A faithful copy of the data, pictures omitted, is the required answer.

◆ DATA EXTRACT ◆
=====
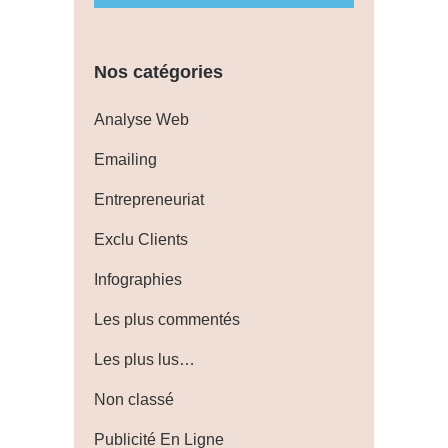
Nos catégories
Analyse Web
Emailing
Entrepreneuriat
Exclu Clients
Infographies
Les plus commentés
Les plus lus…
Non classé
Publicité En Ligne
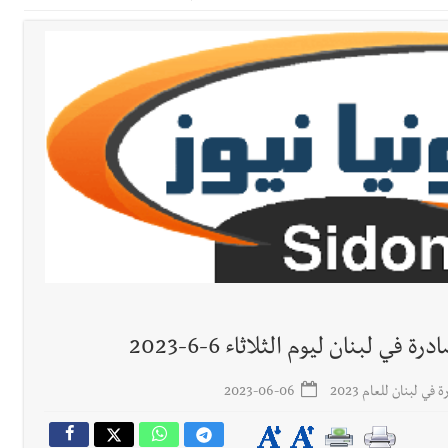
اديمية الدولية لبناء القدرات -صيدا
اع التشاوري الأول للمرصد الحضري
الة آخر نقطة للجيش اللبناني
ا على تقسيط المفعول الرجعي
ف دبور: تداخل السياسة بالقضاء ولبنان قد يسلّمه إلى السلطة
ول غربي يُحذّر من الفراغ !
ة؟
لبنان ليوم الثلاثاء 6-6-2023
ي لبنان للعام 2023
2023-06-06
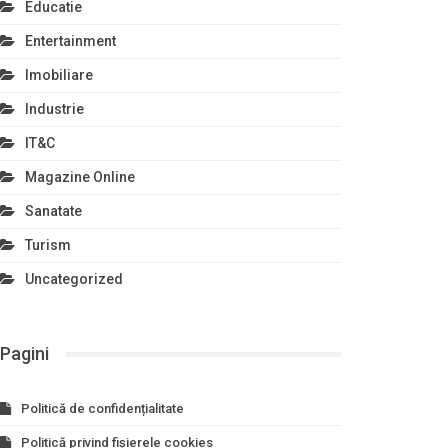
Educatie
Entertainment
Imobiliare
Industrie
IT&C
Magazine Online
Sanatate
Turism
Uncategorized
Pagini
Politică de confidențialitate
Politică privind fișierele cookies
=====
◆ SOLVED PROBLEM ◆
Nos catégories
Analyse Web
Emailing
Entrepreneuriat
Exclu Clients
Infographies
Les plus commentés
Les plus lus…
Non classé
Publicité En Ligne
اديمية الدولية لبناء القدرات -صيدا
اع التشاوري الأول للمرصد الحضري
الة آخر نقطة للجيش اللبناني
ا على تقسيط المفعول الرجعي
ف دبور: تداخل السياسة بالقضاء ولبنان قد يسلّمه إلى السلطة
ول غربي يُحذّر من الفراغ !
ة؟
لبنان ليوم الثلاثاء 6-6-2023
ي لبنان للعام 2023
2023-06-06
Educatie
Entertainment
Imobiliare
Industrie
IT&C
Magazine Online
Sanatate
Turism
Uncategorized
Pagini
Politică de confidențialitate
Politică privind fișierele cookies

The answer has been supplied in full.